GOMAXPROCS = number of Ps = max parallel goroutines
Default: GOMAXPROCS = runtime.NumCPU()

The P is the key abstraction that decouples goroutines from OS threads. A P holds: - A local run queue (LRQ) of goroutines ready to run - A pointer to the M currently executing on it - Per-P heap caches, defer slabs, and timer heaps

When a P's LRQ is empty, it steals from another P's LRQ (work stealing) before checking the GRQ.

Goroutine Creation

package main

import (
    "fmt"
    "runtime"
    "sync"
)

func main() {
    runtime.GOMAXPROCS(4)  // use 4 OS threads (default: NumCPU)

    var wg sync.WaitGroup

    for i := 0; i < 100000; i++ {
        wg.Add(1)
        go func(n int) {  // goroutine: ~2KB initial stack, ~1µs creation
            defer wg.Done()
            fmt.Sprintf("goroutine %d", n)  // trivial work
        }(i)
    }

    wg.Wait()

    // Check runtime stats:
    fmt.Println("Goroutines:", runtime.NumGoroutine())
    fmt.Println("OS threads:", runtime.GOMAXPROCS(0))
}

Goroutine creation cost comparison: - kernel thread (pthread_create): ~5-50 µs, 8MB stack reservation - Go goroutine: ~0.5-2 µs, 2-8KB actual stack

A server creating 100,000 goroutines uses ~200-800MB RAM vs. the ~800TB virtual space for 100,000 kernel threads (though actual RAM usage depends on stack usage per goroutine).

Work Stealing

When a P runs out of goroutines in its LRQ, it steals from other Ps:

Work Stealing Algorithm (simplified)
======================================

func schedule() goroutine:
    // 1. Check local run queue first (61 out of 61 times):
    if g := p.runq.pop(); g != nil:
        return g

    // 2. Every ~61 schedules: check global queue to prevent starvation:
    if g := globalRunQueue.pop(); g != nil:
        return g

    // 3. Network poller (non-blocking check for I/O-ready goroutines):
    if g := netpoll(nonblocking); g != nil:
        return g

    // 4. Try to steal from other P's local queues:
    for _, victim := range randomize(allPs):
        if victim == p { continue }
        if g := victim.runq.stealHalf(); g != nil:
            return g

    // 5. Block: wait for work (GRQ check + syscall goroutine check)
    stopm()  // park M, return P to idle pool

The "steal half" policy takes half of the victim's LRQ at once (batching reduces contention on the victim's queue). This amortizes the stealing overhead.

Goroutine States and Transitions

Goroutine States
=================

_Grunnable   → on a run queue, ready to run
_Grunning    → currently running on an M
_Gsyscall    → inside a system call (M is running OS code)
_Gwaiting    → blocked (on channel, timer, GC, etc.)
_Gdead       → exited or not yet started
_Gcopystack  → stack is being copied (during stack growth)
_Gpreempted  → preempted by async preemption signal

Key transitions:

go func() {...}  →  _Grunnable (added to P's LRQ)

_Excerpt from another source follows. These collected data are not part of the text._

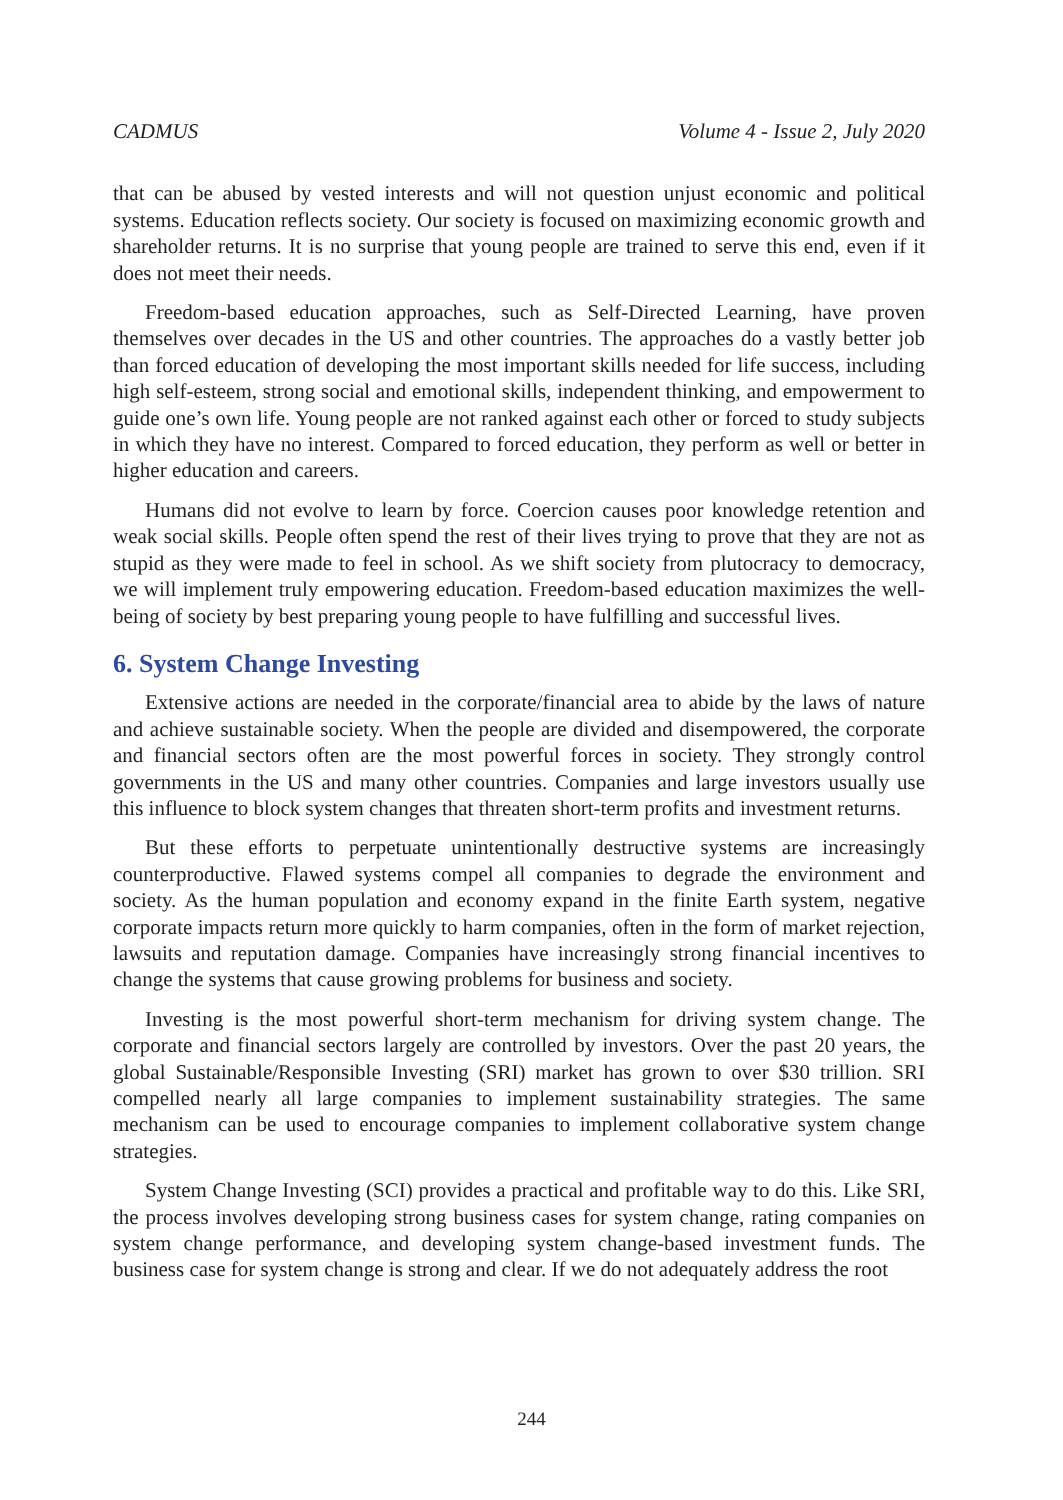CADMUS Volume 4 - Issue 2, July 2020
that can be abused by vested interests and will not question unjust economic and political systems. Education reflects society. Our society is focused on maximizing economic growth and shareholder returns. It is no surprise that young people are trained to serve this end, even if it does not meet their needs.
Freedom-based education approaches, such as Self-Directed Learning, have proven themselves over decades in the US and other countries. The approaches do a vastly better job than forced education of developing the most important skills needed for life success, including high self-esteem, strong social and emotional skills, independent thinking, and empowerment to guide one’s own life. Young people are not ranked against each other or forced to study subjects in which they have no interest. Compared to forced education, they perform as well or better in higher education and careers.
Humans did not evolve to learn by force. Coercion causes poor knowledge retention and weak social skills. People often spend the rest of their lives trying to prove that they are not as stupid as they were made to feel in school. As we shift society from plutocracy to democracy, we will implement truly empowering education. Freedom-based education maximizes the well-being of society by best preparing young people to have fulfilling and successful lives.
6. System Change Investing
Extensive actions are needed in the corporate/financial area to abide by the laws of nature and achieve sustainable society. When the people are divided and disempowered, the corporate and financial sectors often are the most powerful forces in society. They strongly control governments in the US and many other countries. Companies and large investors usually use this influence to block system changes that threaten short-term profits and investment returns.
But these efforts to perpetuate unintentionally destructive systems are increasingly counterproductive. Flawed systems compel all companies to degrade the environment and society. As the human population and economy expand in the finite Earth system, negative corporate impacts return more quickly to harm companies, often in the form of market rejection, lawsuits and reputation damage. Companies have increasingly strong financial incentives to change the systems that cause growing problems for business and society.
Investing is the most powerful short-term mechanism for driving system change. The corporate and financial sectors largely are controlled by investors. Over the past 20 years, the global Sustainable/Responsible Investing (SRI) market has grown to over $30 trillion. SRI compelled nearly all large companies to implement sustainability strategies. The same mechanism can be used to encourage companies to implement collaborative system change strategies.
System Change Investing (SCI) provides a practical and profitable way to do this. Like SRI, the process involves developing strong business cases for system change, rating companies on system change performance, and developing system change-based investment funds. The business case for system change is strong and clear. If we do not adequately address the root
244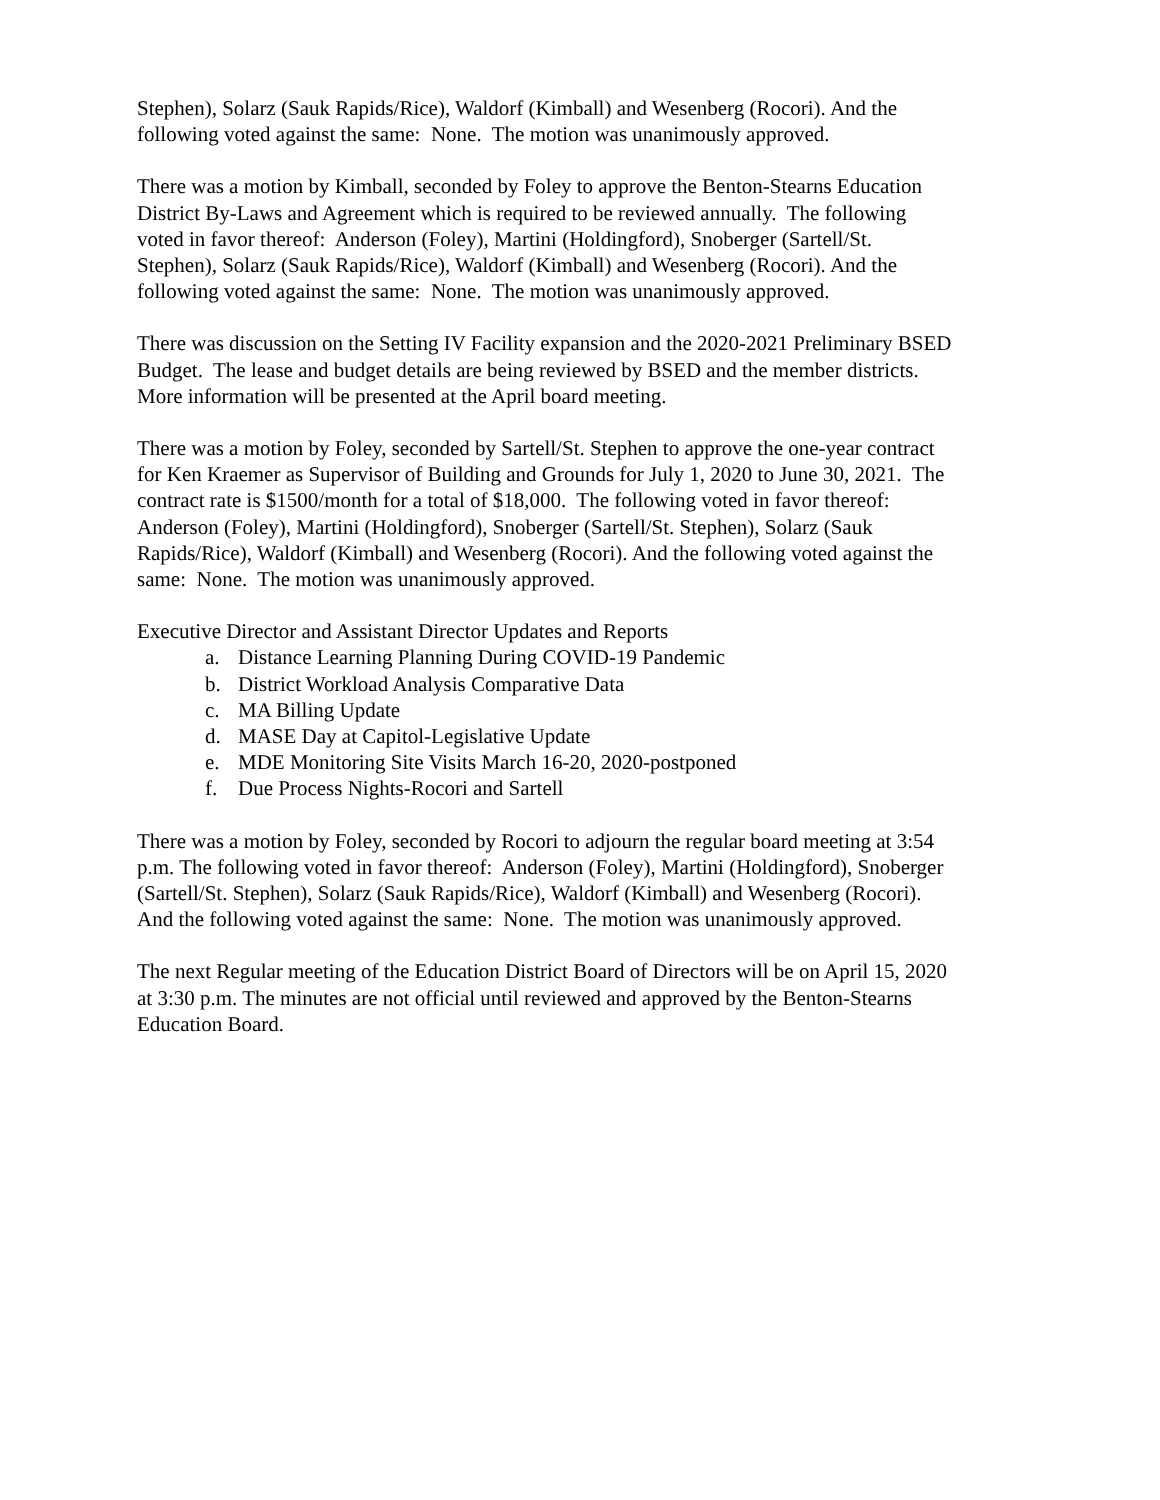Stephen), Solarz (Sauk Rapids/Rice), Waldorf (Kimball) and Wesenberg (Rocori). And the
following voted against the same: None. The motion was unanimously approved.
There was a motion by Kimball, seconded by Foley to approve the Benton-Stearns Education
District By-Laws and Agreement which is required to be reviewed annually. The following
voted in favor thereof: Anderson (Foley), Martini (Holdingford), Snoberger (Sartell/St.
Stephen), Solarz (Sauk Rapids/Rice), Waldorf (Kimball) and Wesenberg (Rocori). And the
following voted against the same: None. The motion was unanimously approved.
There was discussion on the Setting IV Facility expansion and the 2020-2021 Preliminary BSED
Budget. The lease and budget details are being reviewed by BSED and the member districts.
More information will be presented at the April board meeting.
There was a motion by Foley, seconded by Sartell/St. Stephen to approve the one-year contract
for Ken Kraemer as Supervisor of Building and Grounds for July 1, 2020 to June 30, 2021. The
contract rate is $1500/month for a total of $18,000. The following voted in favor thereof:
Anderson (Foley), Martini (Holdingford), Snoberger (Sartell/St. Stephen), Solarz (Sauk
Rapids/Rice), Waldorf (Kimball) and Wesenberg (Rocori). And the following voted against the
same: None. The motion was unanimously approved.
Executive Director and Assistant Director Updates and Reports
a. Distance Learning Planning During COVID-19 Pandemic
b. District Workload Analysis Comparative Data
c. MA Billing Update
d. MASE Day at Capitol-Legislative Update
e. MDE Monitoring Site Visits March 16-20, 2020-postponed
f. Due Process Nights-Rocori and Sartell
There was a motion by Foley, seconded by Rocori to adjourn the regular board meeting at 3:54
p.m. The following voted in favor thereof: Anderson (Foley), Martini (Holdingford), Snoberger
(Sartell/St. Stephen), Solarz (Sauk Rapids/Rice), Waldorf (Kimball) and Wesenberg (Rocori).
And the following voted against the same: None. The motion was unanimously approved.
The next Regular meeting of the Education District Board of Directors will be on April 15, 2020
at 3:30 p.m. The minutes are not official until reviewed and approved by the Benton-Stearns
Education Board.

P picks up G  →  _Grunning (G starts executing)

G calls channel op, blocks  →  _Gwaiting
  + G stored in channel's send/recv queue
  + P picks up next G from LRQ

Channel send/recv completes  →  _Grunnable (back on a P's LRQ)

G enters syscall  →  _Gsyscall
  M detaches from P (P can run other goroutines)
  M continues in syscall (M is now "floating" without P)

Syscall returns:
  If P is available: G → _Grunning (G resumes on that P)
  If no P: G → _Grunnable (added to GRQ, wait for a P)

Goroutine Parking: Blocking I/O

The magic of goroutines for network I/O: when a goroutine makes a blocking I/O call, the runtime parks the goroutine and continues with other work:

Network I/O: Goroutine Parking
================================

G1 calls net.Read(conn)
  |
  +-- Go runtime checks: is data available? (via netpoll)
  |
  +-- Data NOT available:
  |     park G1: set G1.state = _Gwaiting
  |     register conn with netpoll (epoll on Linux)
  |     P continues running other goroutines (G2, G3, ...)
  |
  +-- Data arrives at NIC:
  |     epoll_wait() returns in netpoller goroutine
  |     netpoller marks G1 as _Grunnable
  |     G1 added to global run queue (or directly to a P)
  |
  +-- P picks up G1, resumes net.Read()
        G1 reads data, continues

The netpoll goroutine runs in the background, checking epoll/kqueue for I/O readiness and waking parked goroutines. This is the Go runtime equivalent of an event loop — but invisible to application code.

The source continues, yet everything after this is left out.